*EXERCISE*
Edit the material below by replacing "work-around" with "workaround" wherever it occurs, leaving everything else untouched.

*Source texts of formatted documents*
=-=-=

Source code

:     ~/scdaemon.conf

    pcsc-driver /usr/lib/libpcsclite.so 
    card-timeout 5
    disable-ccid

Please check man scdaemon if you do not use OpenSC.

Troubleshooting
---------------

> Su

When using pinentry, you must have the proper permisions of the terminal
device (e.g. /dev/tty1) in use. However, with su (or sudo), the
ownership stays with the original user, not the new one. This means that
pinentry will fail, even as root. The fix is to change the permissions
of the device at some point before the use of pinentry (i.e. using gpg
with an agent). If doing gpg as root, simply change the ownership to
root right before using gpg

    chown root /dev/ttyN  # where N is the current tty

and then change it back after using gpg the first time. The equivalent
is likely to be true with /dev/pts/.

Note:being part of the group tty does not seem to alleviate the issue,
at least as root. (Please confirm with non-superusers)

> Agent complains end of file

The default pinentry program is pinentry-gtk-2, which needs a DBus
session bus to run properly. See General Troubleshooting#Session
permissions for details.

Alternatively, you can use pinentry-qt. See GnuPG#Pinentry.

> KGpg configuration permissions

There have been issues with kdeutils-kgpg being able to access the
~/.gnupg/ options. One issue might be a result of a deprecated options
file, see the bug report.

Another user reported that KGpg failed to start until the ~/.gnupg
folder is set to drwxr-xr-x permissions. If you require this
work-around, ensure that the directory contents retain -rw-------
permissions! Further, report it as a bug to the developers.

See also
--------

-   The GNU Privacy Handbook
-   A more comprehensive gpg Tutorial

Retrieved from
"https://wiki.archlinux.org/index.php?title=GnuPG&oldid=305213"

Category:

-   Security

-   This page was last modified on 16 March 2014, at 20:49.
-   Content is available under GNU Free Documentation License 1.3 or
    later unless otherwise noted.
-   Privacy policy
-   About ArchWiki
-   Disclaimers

=-=-=

*YOUR RESPONSE*
Source code

:     ~/scdaemon.conf

    pcsc-driver /usr/lib/libpcsclite.so 
    card-timeout 5
    disable-ccid

Please check man scdaemon if you do not use OpenSC.

Troubleshooting
---------------

> Su

When using pinentry, you must have the proper permisions of the terminal
device (e.g. /dev/tty1) in use. However, with su (or sudo), the
ownership stays with the original user, not the new one. This means that
pinentry will fail, even as root. The fix is to change the permissions
of the device at some point before the use of pinentry (i.e. using gpg
with an agent). If doing gpg as root, simply change the ownership to
root right before using gpg

    chown root /dev/ttyN  # where N is the current tty

and then change it back after using gpg the first time. The equivalent
is likely to be true with /dev/pts/.

Note:being part of the group tty does not seem to alleviate the issue,
at least as root. (Please confirm with non-superusers)

> Agent complains end of file

The default pinentry program is pinentry-gtk-2, which needs a DBus
session bus to run properly. See General Troubleshooting#Session
permissions for details.

Alternatively, you can use pinentry-qt. See GnuPG#Pinentry.

> KGpg configuration permissions

There have been issues with kdeutils-kgpg being able to access the
~/.gnupg/ options. One issue might be a result of a deprecated options
file, see the bug report.

Another user reported that KGpg failed to start until the ~/.gnupg
folder is set to drwxr-xr-x permissions. If you require this
workaround, ensure that the directory contents retain -rw-------
permissions! Further, report it as a bug to the developers.

See also
--------

-   The GNU Privacy Handbook
-   A more comprehensive gpg Tutorial

Retrieved from
"https://wiki.archlinux.org/index.php?title=GnuPG&oldid=305213"

Category:

-   Security

-   This page was last modified on 16 March 2014, at 20:49.
-   Content is available under GNU Free Documentation License 1.3 or
    later unless otherwise noted.
-   Privacy policy
-   About ArchWiki
-   Disclaimers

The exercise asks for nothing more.